All this to say, some times its scary sometimes I don't know what I am doing, and maybe some times you don't know what you are doing, maybe you don't think you have it in you. But the Lord says that you are his beloved and you have limitless worth. I encourage you to not put up walls and take a step of faith and trust him cause he is worth trusting.
I love you all, thanks for the moments of sharing and I pray those moments continue for a life time. I am praying for you that the Lord would meet you where you are and do what only he can do.

Shag the movie

Ok so I watched this movie today, for like the millionth time but not the point. I love it. I love the idea of you and your best girlfriends spending your last summer together, dancing and living by the beach. But you know what else I love about this movie? Well its set back in the 50s and the dancing in the movie isn't all dirty and uncomfortable to look at. It is set in a time when men and women still danced together and it was real dancing (shagging if you will.) There is this one character that I identify with, Pudge, she is the dancer out of the group and I just love her spirit.

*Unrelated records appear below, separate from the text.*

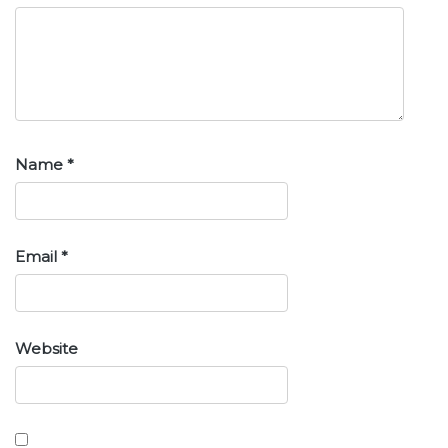
Name
*
Email
*
Website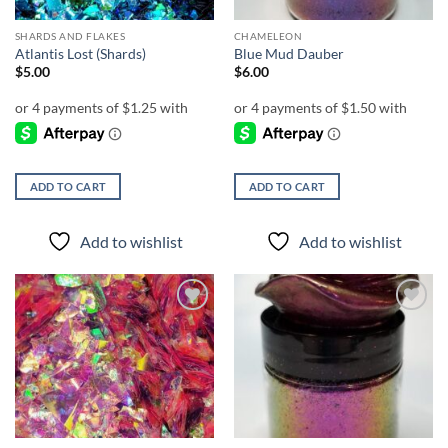
SHARDS AND FLAKES
CHAMELEON
Atlantis Lost (Shards)
Blue Mud Dauber
$
5.00
$
6.00
ADD TO CART
ADD TO CART
Add to wishlist
Add to wishlist
Add to
Add to
wishlist
wishlist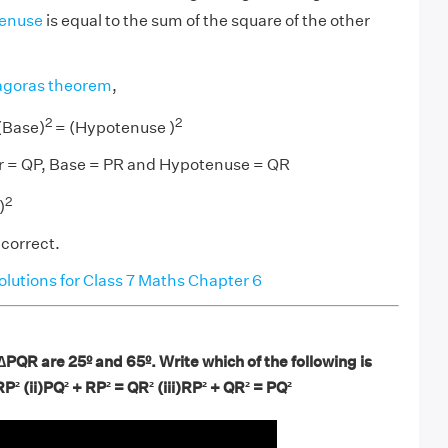
enuse
is equal to the sum of the square of the other
agoras theorem
,
2
2
(Base)
= (Hypotenuse )
r = QP, Base = PR and Hypotenuse = QR
2
)
 correct.
utions for Class 7 Maths Chapter 6
∆PQR are 25º and 65º. Write which of the following is
RP²
(ii)PQ²
+ RP²
= QR²
(iii)RP² + QR² = PQ²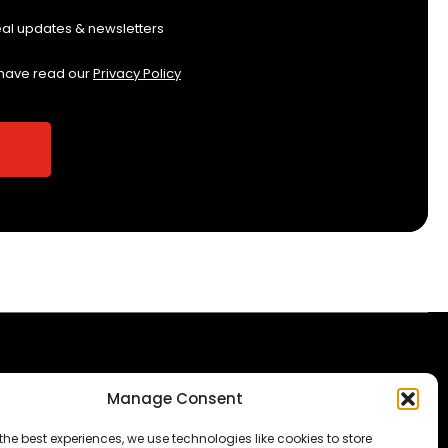
eal updates & newsletters
 have read our
Privacy Policy
Manage Consent
The Consumer code
Modern Slavery
the best experiences, we use technologies like cookies to store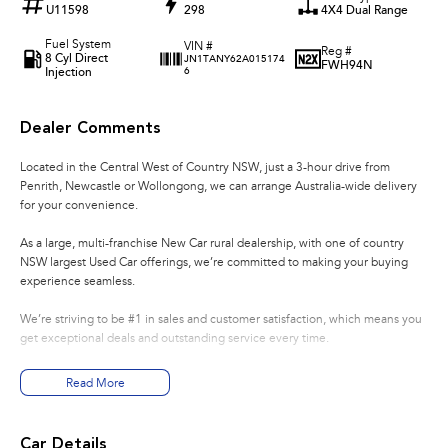
U11598
298
4X4 Dual Range
Fuel System
VIN #
Reg #
8 Cyl Direct
JN1TANY62A015174
FWH94N
Injection
6
Dealer Comments
Located in the Central West of Country NSW, just a 3-hour drive from
Penrith, Newcastle or Wollongong, we can arrange Australia-wide delivery
for your convenience.
As a large, multi-franchise New Car rural dealership, with one of country
NSW largest Used Car offerings, we’re committed to making your buying
experience seamless.
We’re striving to be #1 in sales and customer satisfaction, which means you
get exceptional deals and outstanding service every time.
- Test drives available
Read More
- Trade-ins always welcome
- Same-day, hassle-free finance pre-approvals
- One-stop shop for your next vehicle
Car Details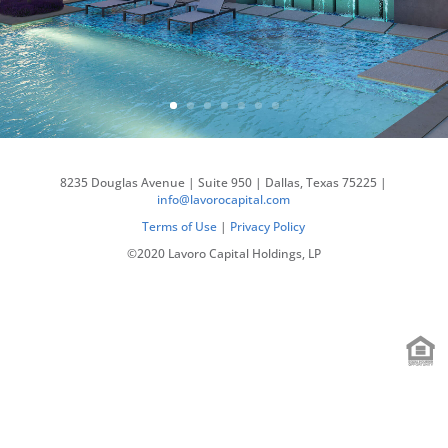
8235 Douglas Avenue | Suite 950 | Dallas, Texas 75225 |
info@lavorocapital.com
Terms of Use
|
Privacy Policy
©2020 Lavoro Capital Holdings, LP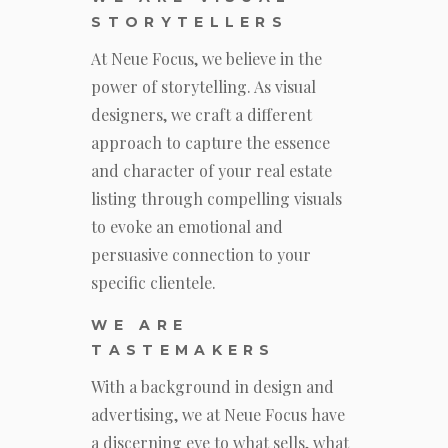
STORYTELLERS
At Neue Focus, we believe in the
power of storytelling. As visual
designers, we craft a different
approach to capture the essence
and character of your real estate
listing through compelling visuals
to evoke an emotional and
persuasive connection to your
specific clientele.
WE ARE
TASTEMAKERS
With a background in design and
advertising, we at Neue Focus have
a discerning eye to what sells, what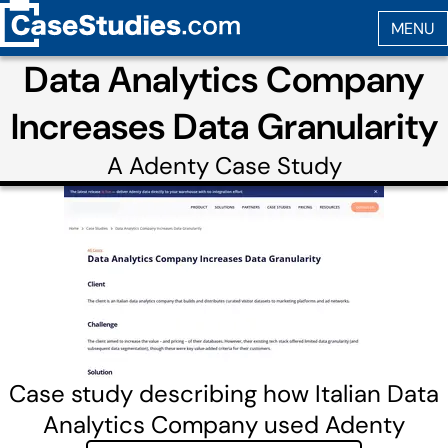
Data Analytics Company
Increases Data Granularity
A
Adenty
Case Study
Case study describing how Italian Data
Analytics Company used Adenty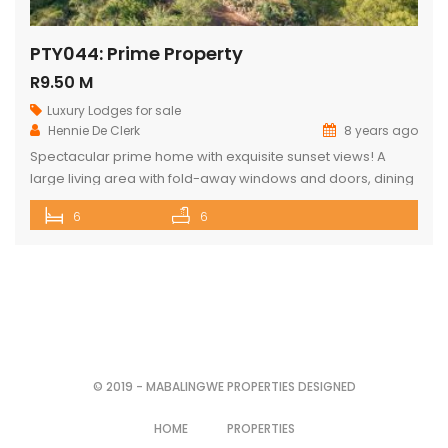
PTY044: Prime Property
R9.50 M
Luxury Lodges for sale
Hennie De Clerk
8 years ago
Spectacular prime home with exquisite sunset views! A
large living area with fold-away windows and doors, dining
room (12-seater) and fully equipped kitchen with separate
6
6
laundry room. 6 superior en-suite bedrooms (air-
conditioned) with a private sitting area, serving tray and
television in each room. Guest cottage with living area,
kitchenette and upstairs loft with 2 double […]
© 2019 - MABALINGWE PROPERTIES DESIGNED
HOME
PROPERTIES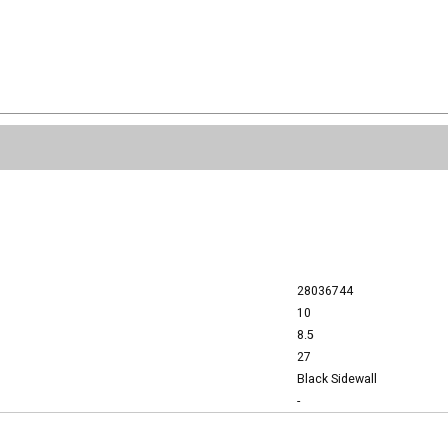
28036744
10
8.5
27
Black Sidewall
-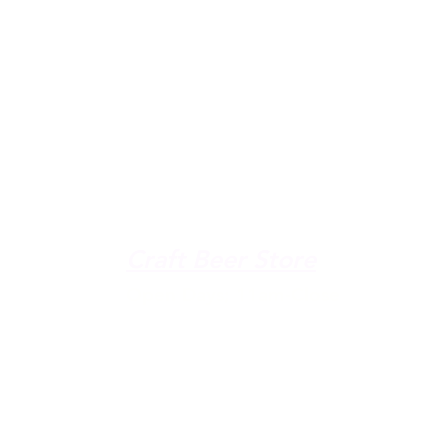
u're down by the Lake, dro
The Galley
Open everyday WED-SUN
with pizza & more
-9pm
Craft Beer Store
pm
Open Days; 11am-Close
Ph:
(289) 847-5000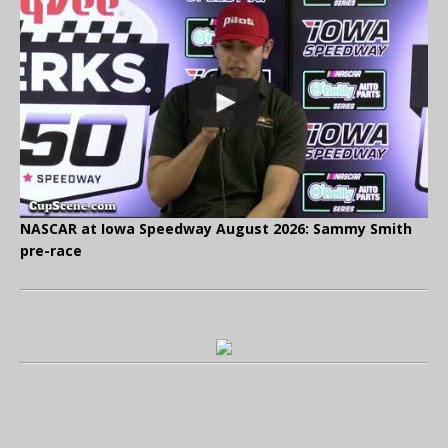
NASCAR at Iowa Speedway August 2026: Sammy Smith
pre-race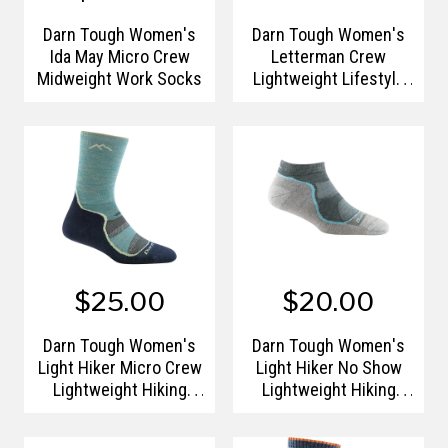
Darn Tough Women's
Darn Tough Women's
Ida May Micro Crew
Letterman Crew
Midweight Work Socks
Lightweight Lifestyle
Sock
$25.00
$20.00
Darn Tough Women's
Darn Tough Women's
Light Hiker Micro Crew
Light Hiker No Show
Lightweight Hiking
Lightweight Hiking
Sock
Sock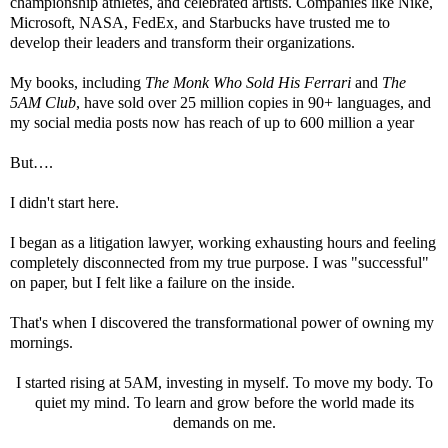
championship athletes, and celebrated artists. Companies like Nike,
Microsoft, NASA, FedEx, and Starbucks have trusted me to
develop their leaders and transform their organizations.
My books, including
The Monk Who Sold His Ferrari
and
The
5AM Club
, have sold over 25 million copies in 90+ languages, and
my social media posts now has reach of up to 600 million a year
But….
I didn't start here.
I began as a litigation lawyer, working exhausting hours and feeling
completely disconnected from my true purpose. I was "successful"
on paper, but I felt like a failure on the inside.
That's when I discovered the transformational power of owning my
mornings.
I started rising at 5AM, investing in myself. To move my body. To
quiet my mind. To learn and grow before the world made its
demands on me.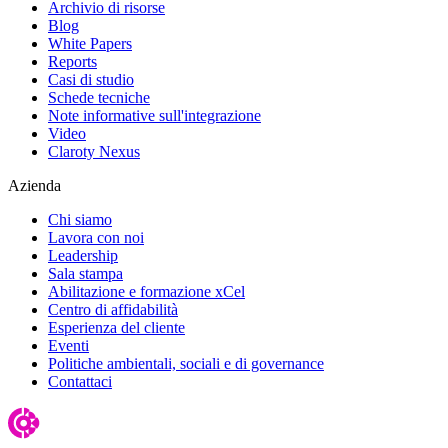
Archivio di risorse
Blog
White Papers
Reports
Casi di studio
Schede tecniche
Note informative sull'integrazione
Video
Claroty Nexus
Azienda
Chi siamo
Lavora con noi
Leadership
Sala stampa
Abilitazione e formazione xCel
Centro di affidabilità
Esperienza del cliente
Eventi
Politiche ambientali, sociali e di governance
Contattaci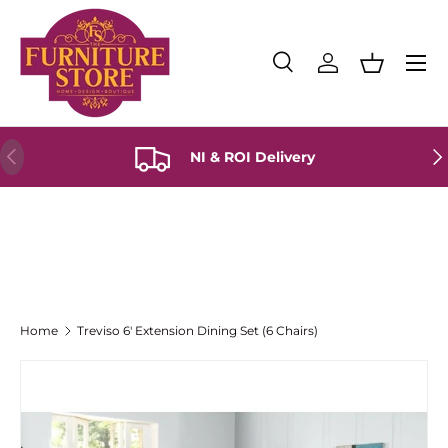
Skip to content
Menu
Search
Log in
Basket
Search
Product type
All
Previous
Ne
NI & ROI Delivery
Home
Treviso 6' Extension Dining Set (6 Chairs)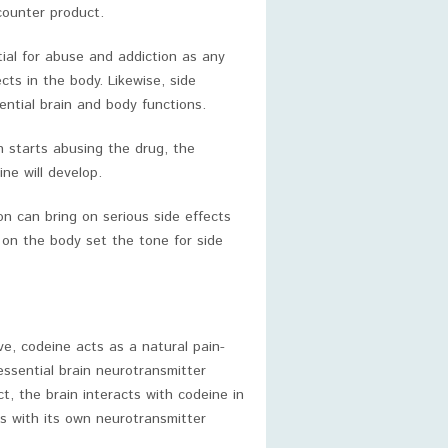
counter product.
ntial for abuse and addiction as any
cts in the body. Likewise, side
ntial brain and body functions.
 starts abusing the drug, the
ne will develop.
n can bring on serious side effects
s on the body set the tone for side
ve, codeine acts as a natural pain-
 essential brain neurotransmitter
ct, the brain interacts with codeine in
 with its own neurotransmitter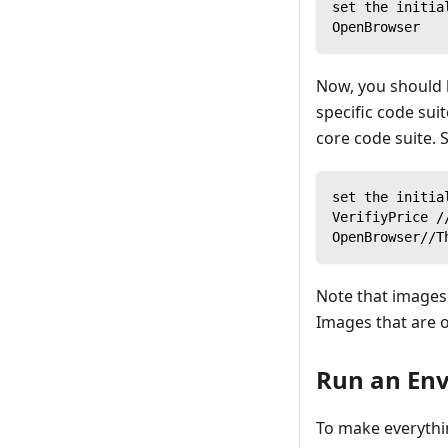
set the initia
OpenBrowser
Now, you should h
specific code sui
core code suite. S
set the initia
VerifiyPrice /
OpenBrowser//T
Note that images 
Images that are o
Run an Envi
To make everythin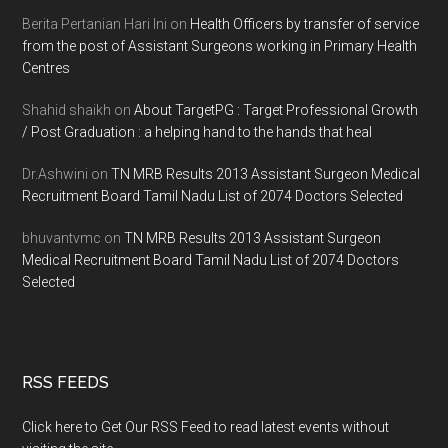
Berita Pertanian Hari Ini
on
Health Officers by transfer of service
from the post of Assistant Surgeons working in Primary Health
Centres
Shahid shaikh
on
About TargetPG : Target Professional Growth
/ Post Graduation : a helping hand to the hands that heal
Dr.Ashwini
on
TN MRB Results 2013 Assistant Surgeon Medical
Recruitment Board Tamil Nadu List of 2074 Doctors Selected
bhuvantvmc
on
TN MRB Results 2013 Assistant Surgeon
Medical Recruitment Board Tamil Nadu List of 2074 Doctors
Selected
RSS FEEDS
Click here to Get Our RSS Feed to read latest events without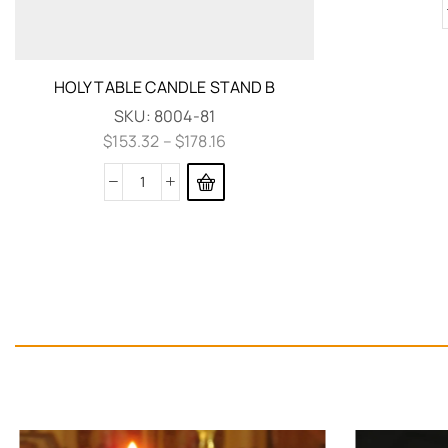
HOLY TABLE CANDLE STAND B
SKU:
8004-81
$
153.32
–
$
178.16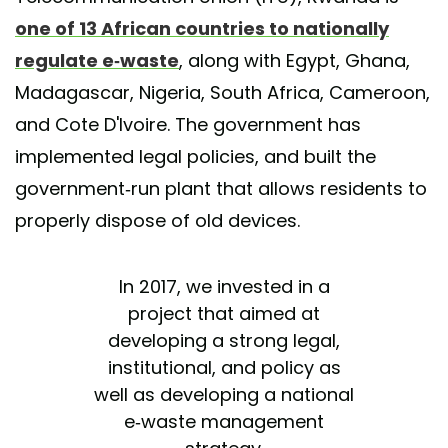
one of 13 African countries to nationally
regulate e-waste
, along with Egypt, Ghana,
Madagascar, Nigeria, South Africa, Cameroon,
and Cote D'Ivoire. The government has
implemented legal policies, and built the
government-run plant that allows residents to
properly dispose of old devices.
In 2017, we invested in a
project that aimed at
developing a strong legal,
institutional, and policy as
well as developing a national
e-waste management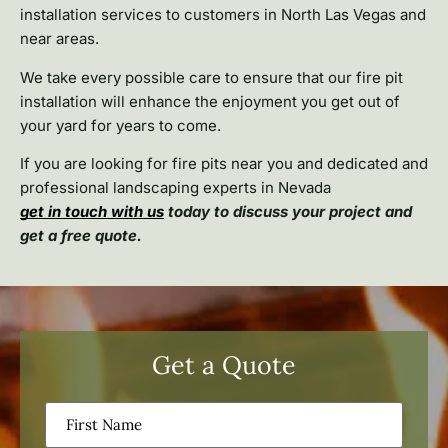
installation services to customers in North Las Vegas and
near areas.
We take every possible care to ensure that our fire pit
installation will enhance the enjoyment you get out of
your yard for years to come.
If you are looking for fire pits near you and dedicated and
professional landscaping experts in Nevada
get in touch with us
today to discuss your project and
get a free quote.
Get a Quote
First
Name
(Required)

Anyhow...lets just take a moment of silence in remembrance of partner dancing.......
ok great.
miss you guys, love you guys, more randomness to come.

Monday, April 2, 2007

random thought

So today as I sat in way too much traffic I started thinking about how they say that colors can affect ones mood. Then looking at the red lights I started wondering if that is the reason that everyone gets so angry and has such horrible road rage...does the red make us go crazy? I don't know just a random thought.

Sunday, April 1, 2007

A page is turned

So the artist of the day is Bebo Norman...that's right I was rummaging around in my old Cd's and found this one with some songs I used to jam to...so today I listened to Bebos A Page is Turned over and over on the drive home. I have also found one of my faves during college by a group by the name of Waterdeep I have to some times seriously wonder how I found these bands.
OK well I just thought I would encourage you to go look at your old stuff and have a good time reminiscing over the "good ol' days."